Callicoon Fine Arts
49 Delancey Street
November 5 - December 23
In his last exhibition here, James Hoff showed how computer viruses could “infect” digital paintings to striking, sensuous effect. For his new show, he considers the banal side of technology with two series addressing how contemporary forms of photography dull our experience of the natural world. “Life Cycle” (all works 2016) comprises rocks painted a black-and-white camo pattern to confuse and escape the flattening, miniaturizing gaze of aerial photography. For his second and primary body of work, “Useless Landscapes,” Hoff translated cell phone pictures of upstate New York into copper etchings on fiberglass—material substrates used in circuit boards. Seven narrowly framed images present groups of thin golden trees against gauzy skies.

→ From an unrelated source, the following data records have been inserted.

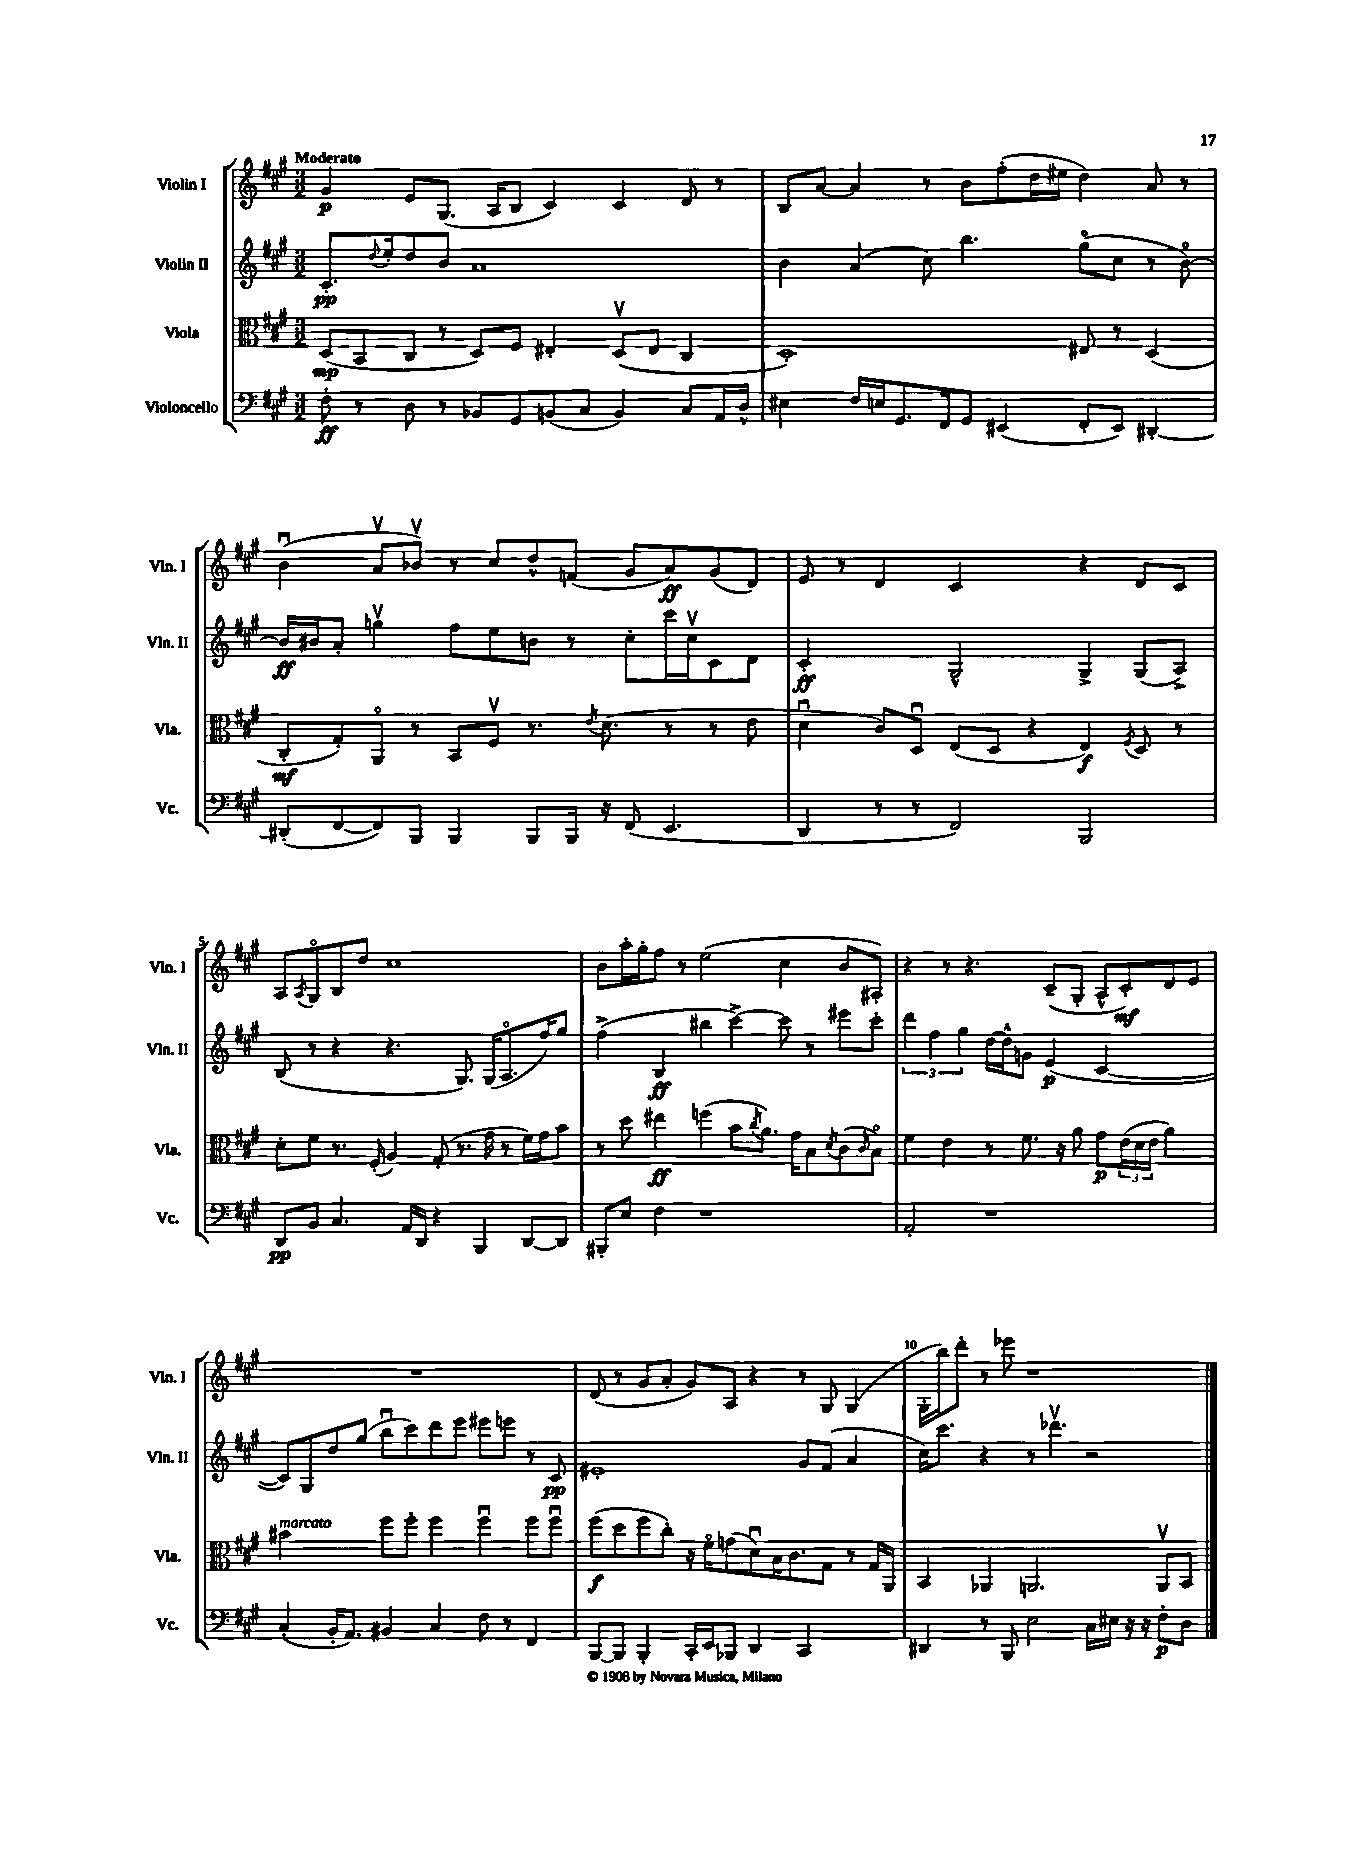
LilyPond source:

<<
\new StaffGroup <<
\new Staff = "s0" \with { instrumentName = "Violin I" shortInstrumentName = "Vln. I" } {
    \clef treble \key a \major \numericTimeSignature \time 3/2 \tempo "Moderato"
    gis'4\p e'8 gis8.( a16 b8 cis'4) cis'4 d'8 r8 |
    b8 a'8~ a'4 r8 b'8 fis''8-.( d''16 eis''16 d''4) a'8 r8 |
    b'4\downbow( a'8\upbow bes'8\upbow) r8 cis''8 d''8-^ f'8( gis'8 a'8\ff) gis'8( d'8) |
    e'8 r8 d'4 cis'2 r4 d'8 cis'8 |
    a8 \acciaccatura { a8 } gis8\flageolet b8 d''8 cis''1 |
    b'8 a''16-. gis''16-. fis''8 r8 e''2( cis''4 b'8 ais8-.) |
    r4 r8 r4. cis'8--( gis8-. a8-^ cis'8-.\mf) d'8 e'8 |
    R1. |
    d'8( r8 gis'8 a'8-. gis'8) a8 r4 r8 gis8 gis4( |
    gis16-. b''16) d'''8-. r8 ees'''8 r1 \bar "|." |
}
\new Staff = "s1" \with { instrumentName = "Violin II" shortInstrumentName = "Vln. II" } {
    \clef treble \key a \major \numericTimeSignature \time 3/2
    cis'8.-.\pp \appoggiatura { d''8 } e''16-. d''8 b'8 a'1 |
    b'4 a'4( cis''8) b''4. gis''8\flageolet( cis''8 r8 b'8~\flageolet) |
    b'16\ff bis'16 a'8-. g''4\upbow fis''8 e''8 b'8 r8 cis''8-. cis'''16 cis''16\upbow cis'8 d'8 |
    cis'2-.\ff gis2-^ gis4-> gis8( a8->) |
    b8( r8 r4 r4. gis8.) gis16( a8.\flageolet fis''16) gis''8 |
    fis''4->( b4\ff bis''4 cis'''4~->) cis'''8 r8 eis'''8 cis'''8-. |
    \tuplet 3/2 { d'''4 fis''4 gis''4 } d''16~ d''16-^ g'8 e'4\p( cis'2~ |
    cis'8) gis8 d''8 gis''8( b''8\downbow cis'''8) d'''8 e'''8 eis'''8 e'''8 r8 cis'8\pp |
    eis'1-. gis'8 fis'8( a'4 |
    cis''16) cis'''8. r4 r8 des'''4.\upbow r2 \bar "|." |
}
\new Staff = "s2" \with { instrumentName = "Viola" shortInstrumentName = "Vla." } {
    \clef alto \key a \major \numericTimeSignature \time 3/2
    d8\mp( b,8 cis8 r8 d8) fis8 eis4-. d8\upbow( eis8 cis4 |
    d1-.) eis8 r8 d4( |
    cis8-.\mf gis8-.) a,8\flageolet r8 b,8 fis8\upbow r8. \acciaccatura { e'8 } d'8.( r8 r8 e'8 |
    d'4\downbow cis'8) d8\downbow e8( d8 r4 e4\f) \acciaccatura { fis8 } d8 r8 |
    d'8-. fis'8 r8. fis16-.( a4) gis8-.( r8. gis'16 r8 fis'16) gis'16 b'8 |
    r8 d''8 eis''4\ff f''4( b'8 \acciaccatura { cis''8 } a'8.) gis'16 b8 \acciaccatura { d'8 } cis'8( \grace { cis'16 } b8\flageolet) |
    fis'4 e'4 r8 fis'8. r16 a'8 gis'8\p \tuplet 3/2 { e'16( d'16 e'16 } a'4) |
    bis'2^\markup { \italic "marcato" } fis''8 fis''8-. fis''4 fis''4\downbow fis''8 fis''8\downbow |
    fis''8\f( d''8 fis''8 cis''8-.) r16 fis'16\flageolet g'8( d'8\downbow) b16 cis'8. gis8 r8 gis16 a,16 |
    b,4 aes,4 a,2. a,8\upbow b,8 \bar "|." |
}
\new Staff = "s3" \with { instrumentName = "Violoncello" shortInstrumentName = "Vc." } {
    \clef bass \key a \major \numericTimeSignature \time 3/2
    fis8-.\ff r8 d8 r8 bes,8 gis,8 b,8( cis8 b,4) cis8 a,16 d16-^ |
    eis4 fis16 e16 gis,8. fis,16 gis,8 eis,4( fis,8-. eis,8) dis,4~-. |
    dis,8-.( fis,8~ fis,8) b,,8 b,,4 b,,8 b,,16 r16 fis,8( e,4. |
    d,4 r8 r8 fis,2) b,,2 |
    d,8\pp b,8 cis4. a,16 d,16 r4 b,,4 d,8~ d,8 |
    bis,,8-. e8 fis4 r1 |
    a,2-. r1 |
    cis4-.( b,16-. a,8.) bis,4 cis4 fis8 r8 fis,4 |
    b,,8~ b,,8 b,,4-. cis,16-. e,16 bes,,8 d,4 cis,2 |
    dis,4 r8 b,,8 e2 cis16 eis16 r16 r16 fis8-.\p d8 \bar "|." |
}
>>
>>
\layout { \context { \Score \override BarNumber.break-visibility = ##(#f #t #t) barNumberVisibility = #(every-nth-bar-number-visible 5) } }
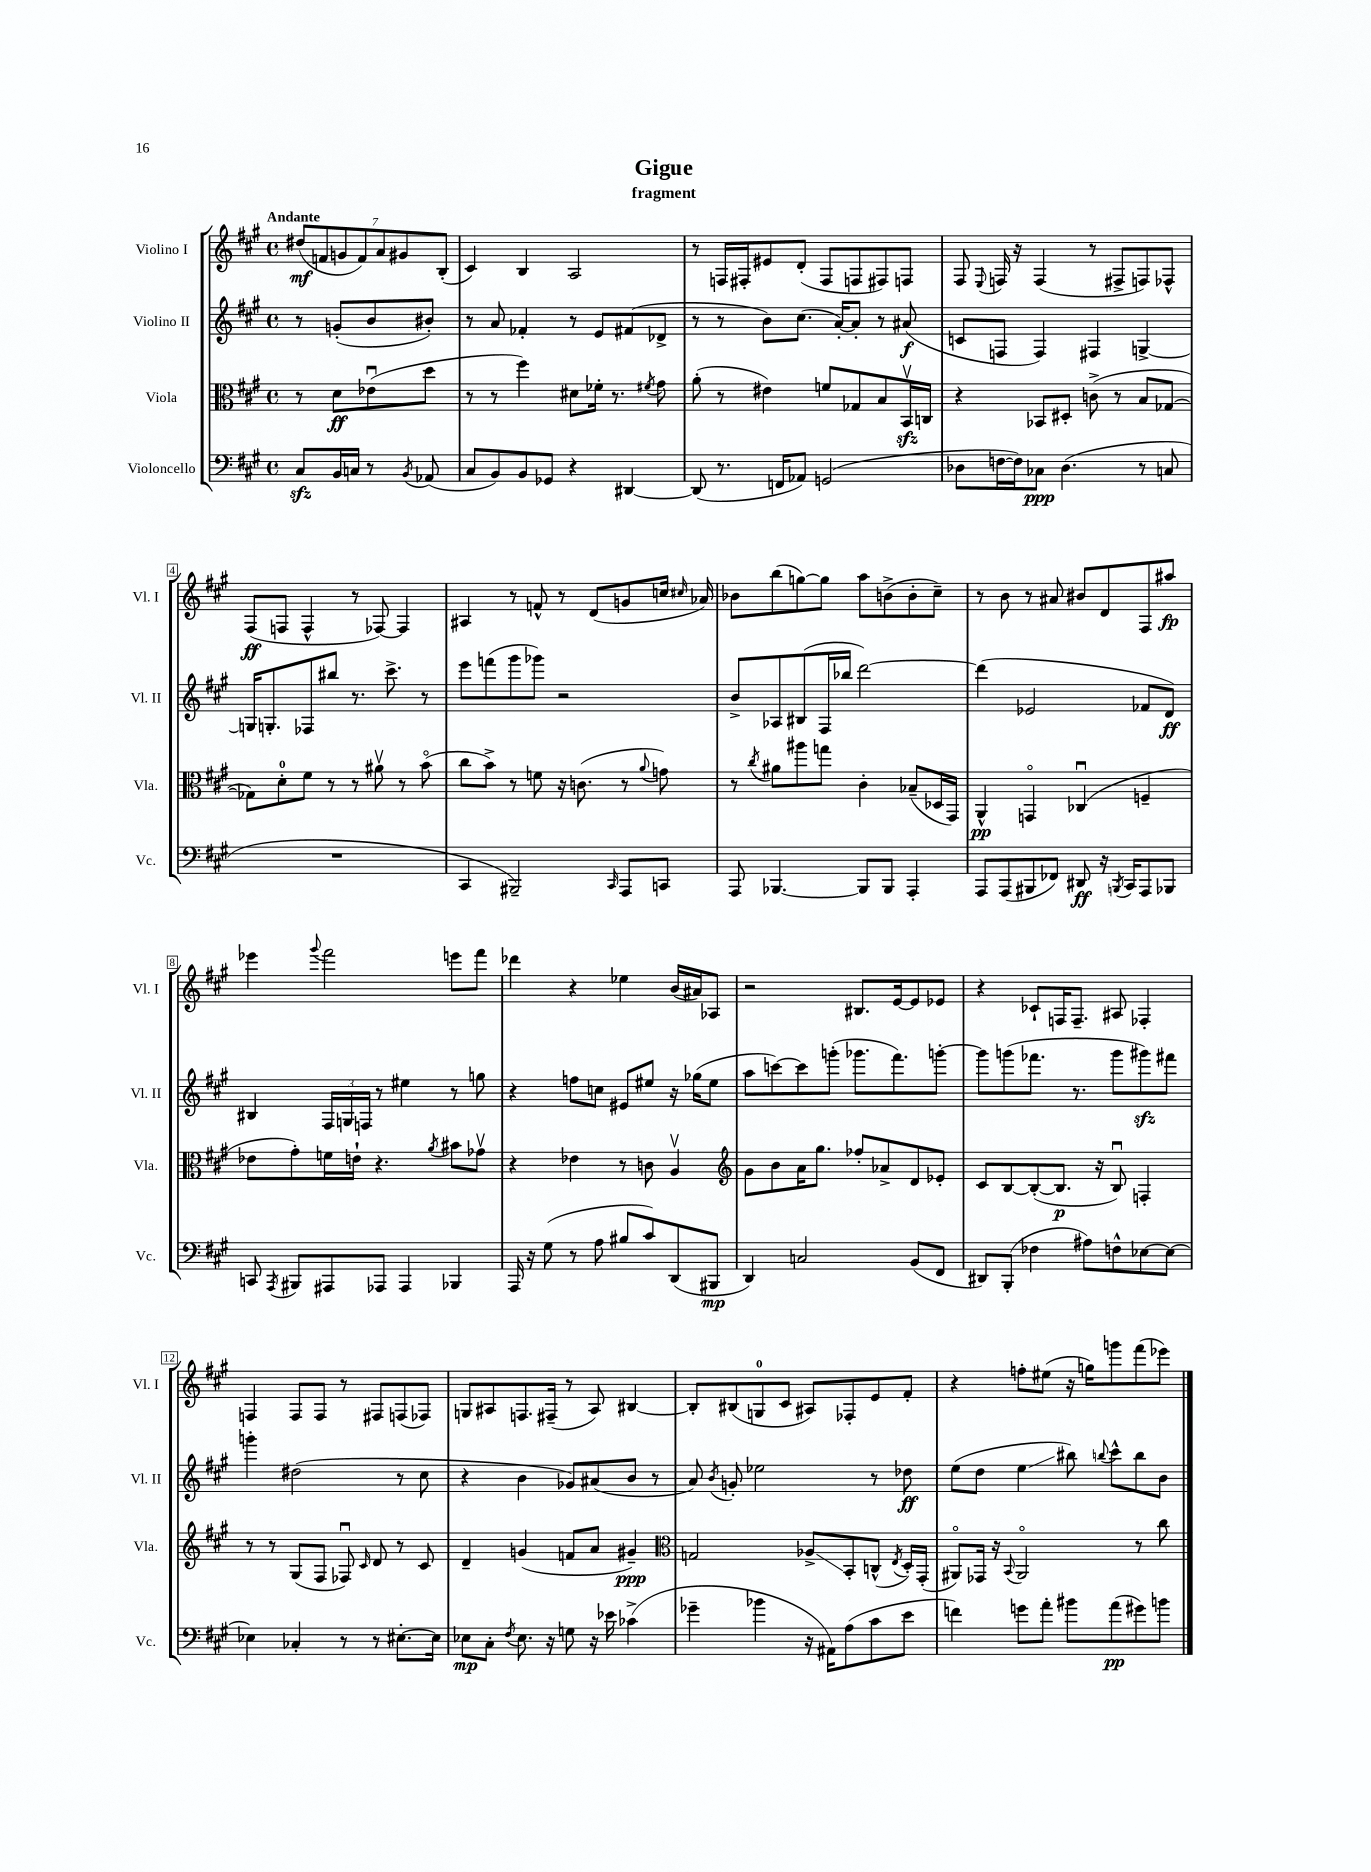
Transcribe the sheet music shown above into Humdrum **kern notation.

**kern	**kern	**kern	**kern
*staff4	*staff3	*staff2	*staff1
*clefF4	*clefC3	*clefG2	*clefG2
*k[f#c#g#]	*k[f#c#g#]	*k[f#c#g#]	*k[f#c#g#]
*M4/4	*M4/4	*M4/4	*M4/4
*met(c)	*met(c)	*met(c)	*met(c)
8C#/L	8r	8r	(14dd#/L
.	.	.	14f/
16BB/L	8d\L	(8g'/L	.
.	.	.	14g/
16C/JJ	.	.	.
.	.	.	14f/)
8r	(8e-u\	8b/	.
.	.	.	14a/
.	.	.	14g#/
8qBB/	.	.	.
(8AA-/	8dd\J	8b#'/J)	.
.	.	.	(14B'/J
=	=	=	=
8C#/L	8r	8r	4c#/)
8BB/)	8r	8a/	.
8BB/	4ff#\)	4f-'/	4B/
8GG-/J	.	.	.
4r	8d#\L	8r	2A/
.	16f-'\Jk	8e/L	.
.	8.r	.	.
[4DD#/	.	(8f#/	.
.	8qf#/	.	.
.	8g#\	8d-^/J	.
=	=	=	=
(8DD#/]	(8a'\	8r	8r
8.r	8r	8r	16F/LL
.	.	.	16F#'/J
.	4e#\)	8b\L)	8e#/
16FF/LK	.	.	.
8AA-/J)	.	(8.cc#\J	(8d'/J
(2GG/	8f/L	.	8F#/L
.	.	[16a'/LK)	.
.	8G-/	8a'/]J	8F/
.	8B/	8r	8F#/)
.	16BBv/L	(8a#/	8F/J
.	16C/JJ	.	.
=	=	=	=
8D-\L	4r	8c/L	8F#/
.	.	.	8qqE/
[16F\L	.	8F/J	16F/
16F\]J)	.	.	16r
8C-\J	8BB-/L	4F/)	(4F/
(4.D-\	8D#'/J	.	.
.	(8c^\	4F#/	8r
.	8r	.	8F#^/L
8r	8B/L	[4G^/	8F/)
8C/	[8G-/J	.	8F-^^/J
=	=	=	=
1r	8G-\]L)	16G/]LK	(8F#/L
.	.	8.G'/	.
.	8d'\	.	8F/J
.	8f#\J	8F-/	4F^^/
.	8r	8bb#/J	.
.	8r	8.r	8r
.	8a#v\	.	[8F-/)
.	.	8.ccc#^\	.
.	8r	.	4F-/]
.	(8bo\	8r	.
=	=	=	=
4CC#/	8cc#\L	8eee\L	4A#/
.	8b^\J)	(8fff\	.
2BBB#~/)	8r	8ggg#\	8r
.	8f\	8ggg-\J)	8f^^/
.	16r	2r	8r
.	(8.c\	.	.
.	.	.	(8d/L
16qqCC#/	.	.	.
8AAA/L	8r	.	8g/
.	8qqa/	.	.
8CC/J	8g\)	.	16cc/Jk
.	.	.	16qqcc#/
.	.	.	16a-/)
=	=	=	=
8AAA/	8r	8b^/L	8b-\L
.	8qcc#/	.	.
[4.BBB-/	8a#\L	8A-/	(8bb\
.	8aa#\	(8B#/	[8gg\)
.	8gg\J	16F#/L	8gg\]J
.	.	16bb-/JJ	.
8BBB-/]L	4c#'\	[2ddd\)	8aa\L
8BBB-/J	.	.	(8b^\
4AAA'/	(8B-~/L	.	8b'\
.	16D-/L	.	8cc#~\J)
.	16GG#/JJ)	.	.
=	=	=	=
8AAA/L	4AA^^/	(4ddd\]	8r
(8AAA/	.	.	8b\
8BBB#/	4GGo/	2e-/	8r
8FF-/J)	.	.	8a#/
8DD#/	(4C-u/	.	8b#/L
16r	.	.	8d/
8qBBB/	.	.	.
16CC#/LK	.	.	.
8AAA/	4F~/	8f-/L	8F#/
8BBB-/J	.	8d/J)	8aa#/J
=	=	=	=
8CC/	8e-\L	4B#/	4eee-\
8qAAA/	.	.	.
8BBB#/L	8g#'\)	.	.
.	.	.	8qqggg#/
8AAA#/	16f\L	24F#/LL	2fff#\
.	.	24G/	.
.	16e`\JJ	.	.
.	.	24F/JJ	.
8AAA-/J	4.r	8r	.
4AAA-/	.	4ee#\	.
.	8qa/	.	.
4BBB-/	8b#\L	8r	8eee\L
.	8g-v\J	8gg\	8fff#\J
=	=	=	=
16AAA/	4r	4r	4ddd-\
16r	.	.	.
(8G#\	.	.	.
8r	4e-\	8ff\L	4r
8A\	.	8cc\J	.
8B#/L	8r	8e#/L	4ee-\
8c#/)	8c\	8ee#/J	.
(8DD/	4Av/	16r	(16b/LL
.	.	(16gg-\LK	16a#/J)
8BBB#/J	.	8ee#\J	8A-/J
=	=	=	=
*	*clefG2	*	*
4DD/)	8g#\L	8aa\L	2r
.	8b\	[8ccc\)	.
2C/	16a\K	8ccc\]	.
.	8.gg#\J	.	.
.	.	(8ggg'\J	.
.	8ff-'/L	8.ggg-\L	8.B#/L
.	8a-^/	.	.
.	.	8.fff#\)	[16e/k
(8BB/L	8d/	.	8e/]
8FF#/J	8e-'/J	[8ggg'\J	8e-/J
=	=	=	=
8DD#/L)	8c#/L	8ggg\]L	4r
(8BBB'/J	[8B/	(8ggg\	.
4F-\	(8B'/_	8.fff-\J	8c-`/L
.	8.B/]J	.	16F/K
.	.	8.r	8.F~/J
8A#\L)	.	.	.
.	16r	.	.
8F^^\	8Bu/)	8ggg\L	8A#/
[8E-\	4F'/	8ggg#\)	4F-'/
8E-\_J	.	8fff#\J	.
=	=	=	=
4E-\]	8r	4ggg'\	4F/
.	8r	.	.
4C-'/	(8G#/L	(2dd#\	8F/L
.	8F#/J	.	8F/J
8r	8F-u/)	.	8r
.	16qqc#/	.	.
8r	8d/	.	8F#/L
[8.E#'\L	8r	8r	(8F/
.	8c#/	8cc#\	8F-/J)
16E#\]Jk	.	.	.
=	=	=	=
8E-\L	4d~/	4r	8G/L
8C#'\J	.	.	8A#/
8qF#/	.	.	.
8.E-\	(4g/	4b\	8.F/
16r	.	.	(16F#~/Jk
8G\	8f/L	8g-/L)	8r
16r	8a/J	(8a#/	8A#/)
16e-\	.	.	.
(4c-^\	4g#~/)	8b/J	[4B#/
.	.	8r	.
=	=	=	=
*	*clefC3	*	*
4g-~\	2G/	8a/)	8B#'/]L
.	.	8qb/	.
.	.	8g'/	(8B#/
4b-\	.	2ee-\	8G/
.	.	.	8c#/J
16r	8A-^/L	.	8A#/L)
16AA#\LK)	.	.	.
(8A\	8BB'/	.	8F-'/
8c#\	(8C^^/J	8r	8e/
.	8qE/	.	.
8e\J	16D'/LL)	8dd-\	8f#'/J
.	(16GG#'/JJ	.	.
=	=	=	=
4f\)	8AA#o/L)	(8ee\L	4r
.	16GG-/Jk	8dd\J	.
.	16r	.	.
.	8qqBB/	.	.
8g\L	2AA#o/	4ee\	8ff'\L
8a'\J	.	.	(8ee#\J
8b#\L	.	8bb#\)	16r
.	.	.	16gg\LK)
.	.	8qqbb/	.
(8a\	.	8ccc#^^\L	8ggg\
8g#\)	8r	8bb\	(8fff#\
8b\J	8cc#\	8b\J	8eee-\J)
==	==	==	==
*-	*-	*-	*-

Although each image is different, the variations between them are so slight as to seem unremarkable.
Nature, once seemingly vast and majestic, and a hallmark of Romanticism, is here easily captured in the tiniest of mobile lenses. At first glance, “Useless Landscapes” inspires indifference, not exaltation. But don’t be fooled by the suite’s generic, monotonous feel. If you stare at the etchings long enough, their properties shift: The copper starts to look like gold leaf, a material favored in devotional art; and the fiberglass seems thick and springy, like glycerin or fat. Current research indicates that forests possess a manner of intelligence, with trees and fungi communicating via a complex network nicknamed the Wood Wide Web. Maybe our circuit boards and nature snaps (edited, uploaded, and distributed) actually mimic Mother Nature’s divine, organic essence as much as they rob her of it.